For those of you who haven't seen it, the story revolves around Bob Parr, aka Mr. Incredible, as he lives the glory of being one of the world's greatest superheroes. However, one of his actions lands him with a lawsuit that results in many superheroes under fire. Eventually, there is a ban on superheroes and any remaining heroes have to be only their secret identity. Fifteen years pass and we see Bob and his wife, Helen, formerly known as Elastigirl, living normal lives and trying to raise their three children, all of which have powers of their own. Bob still hangs out with Lucius Best, aka Frozone, and reminisce about the old days. Don't wanna spoil it too much, but basically something comes up and Bob is called back into action that results in his family getting involved too.
Okay first, what I liked about the movie. I really thought all of the voice actors did a bang-up job here. There is not a single lack-lustre performance in this film and that's very hard to come by nowadays. Craig T. Nelson, Samuel L. Jackson, Jason Lee, everyone. Another thing I really liked about this movie was how good the animation and detail put into every scene was. The character designs may seem cartoony but that actions & movements are so believable that it doesn't feel like a cartoon in parts. There are scenes where even the background environment looks stunning and makes you wonder if they shot blank footage of an environment and animated the characters in afterwards. I'll admit that the scene bashing capes was pretty amusing and I'm surprised no other films had mentioned this kind of thing. There are a lot of nods to various characters like The Invisible Woman, The Flash, Cyclops, The Mole Man, Morph, Robin, Iceman, just to name a few. Finally, the movie clocks in at just under two hours but it doesn't drag on at any point, so you get a nice fluent pacing with this film.

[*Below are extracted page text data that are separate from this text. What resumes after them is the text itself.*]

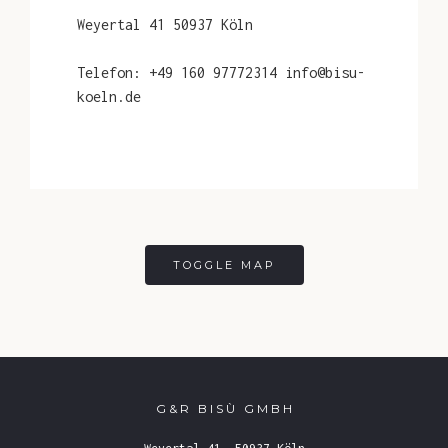
Weyertal 41
50937 Köln
Telefon: +49 160 97772314
info@bisu-
koeln.de
TOGGLE MAP
G&R BISÙ GMBH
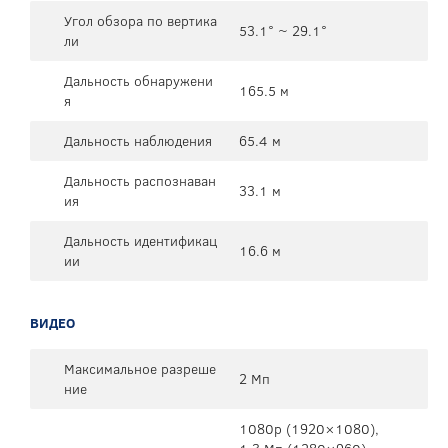
Угол обзора по вертика
53.1° ~ 29.1°
ли
Дальность обнаружени
165.5 м
я
Дальность наблюдения
65.4 м
Дальность распознаван
33.1 м
ия
Дальность идентификац
16.6 м
ии
ВИДЕО
Максимальное разреше
2 Мп
ние
1080p (1920×1080),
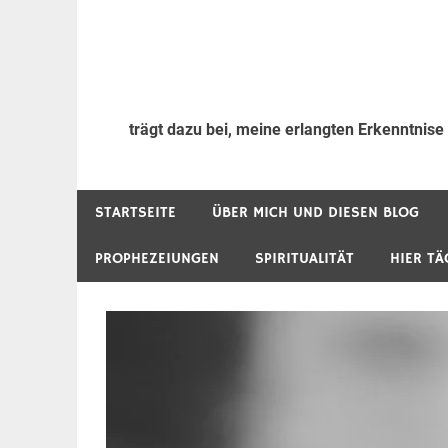
trägt dazu bei, meine erlangten Erkenntnise
STARTSEITE
ÜBER MICH UND DIESEN BLOG
PROPHEZEIUNGEN
SPIRITUALITÄT
HIER TÄ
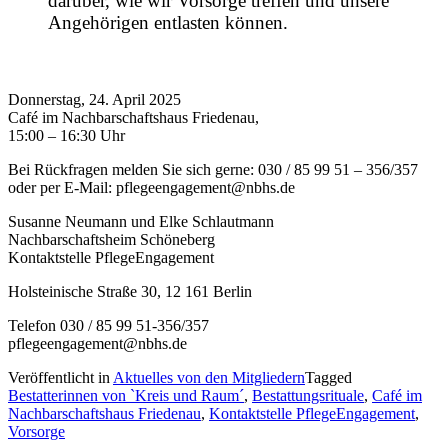
darüber, wie wir Vorsorge treffen und unsere
Angehörigen entlasten können.
Donnerstag, 24. April 2025
Café im Nachbarschaftshaus Friedenau,
15:00 – 16:30 Uhr
Bei Rückfragen melden Sie sich gerne: 030 / 85 99 51 – 356/357
oder per E-Mail: pflegeengagement@nbhs.de
Susanne Neumann und Elke Schlautmann
Nachbarschaftsheim Schöneberg
Kontaktstelle PflegeEngagement
Holsteinische Straße 30, 12 161 Berlin
Telefon 030 / 85 99 51-356/357
pflegeengagement@nbhs.de
Veröffentlicht in
Aktuelles von den Mitgliedern
Tagged
Bestatterinnen von `Kreis und Raum´
,
Bestattungsrituale
,
Café im
Nachbarschaftshaus Friedenau
,
Kontaktstelle PflegeEngagement
,
Vorsorge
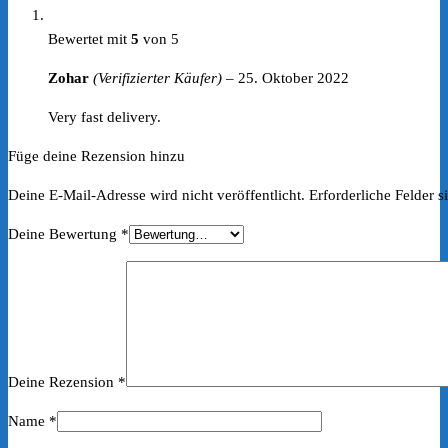
Bewertet mit
5
von 5
Zohar
(Verifizierter Käufer)
–
25. Oktober 2022
Very fast delivery.
Füge deine Rezension hinzu
Deine E-Mail-Adresse wird nicht veröffentlicht.
Erforderliche Felder s
Deine Bewertung
*
Deine Rezension
*
Name
*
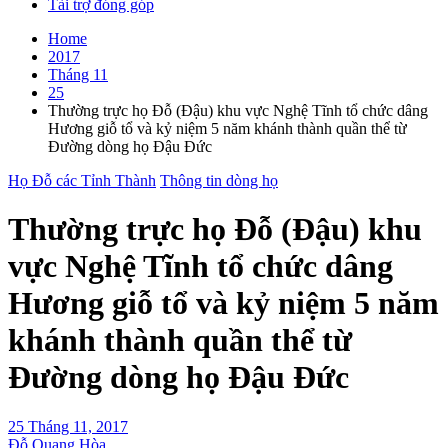
Tài trợ đóng góp
Home
2017
Tháng 11
25
Thường trực họ Đỗ (Đậu) khu vực Nghệ Tĩnh tổ chức dâng
Hương giỗ tổ và kỷ niệm 5 năm khánh thành quần thể từ
Đường dòng họ Đậu Đức
Họ Đỗ các Tỉnh Thành
Thông tin dòng họ
Thường trực họ Đỗ (Đậu) khu
vực Nghệ Tĩnh tổ chức dâng
Hương giỗ tổ và kỷ niệm 5 năm
khánh thành quần thể từ
Đường dòng họ Đậu Đức
25 Tháng 11, 2017
Đỗ Quang Hòa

And now what I didn't like about the film. One of the jokes the movie likes to make is how Mr. Incredible is out of shape. It's funny the first couple of times but after awhile, I grew tired of it. I'm sorta on the fence about this one thought because while it grew tiresome, it also made you feel bad for the guy who longed for the good old days and despite growing unfit, he still does what he feels needs to be done. My biggest complaint about The Incredibles is that I didn't find it all that amusing, not in the way that other Pixar films are where the laughs are frequent. I got a chuckle or two out of this movie but that was about it.
So time for the final verdict: Is Disney/Pixars The Incredibles Really That Bad? Honestly, no, it isn't. Back when I first saw this movie, to me comic book movies were mostly guys and gals in suits fighting crime and not much else so I wasn't truly prepared for this one. Coming from Disney/Pixar, I was expecting a movie with plenty of laughs and memorable characters but I don't feel this movie delivered, but as a superhero film I hoped for a gripping story with plenty of action and tensity to keep me wanting more, which I don't feel this movie delivered. However, after reading comics like The Watchmen, The Walking Dead & The Stand where the comics aren't about fighting crime in a supersuit but more about the character's internal struggles to be at peace with themselves and realize their place in the world, I can now appreciate the overall story more than I could when I first saw it back in November 2004. While The Incredibles is still my least favorite Pixar film, I do feel that I owe it and its fans an apology for comparing it to Metallica's St. Anger. This movie isn't that bad, but I wouldn't say it was all that good either.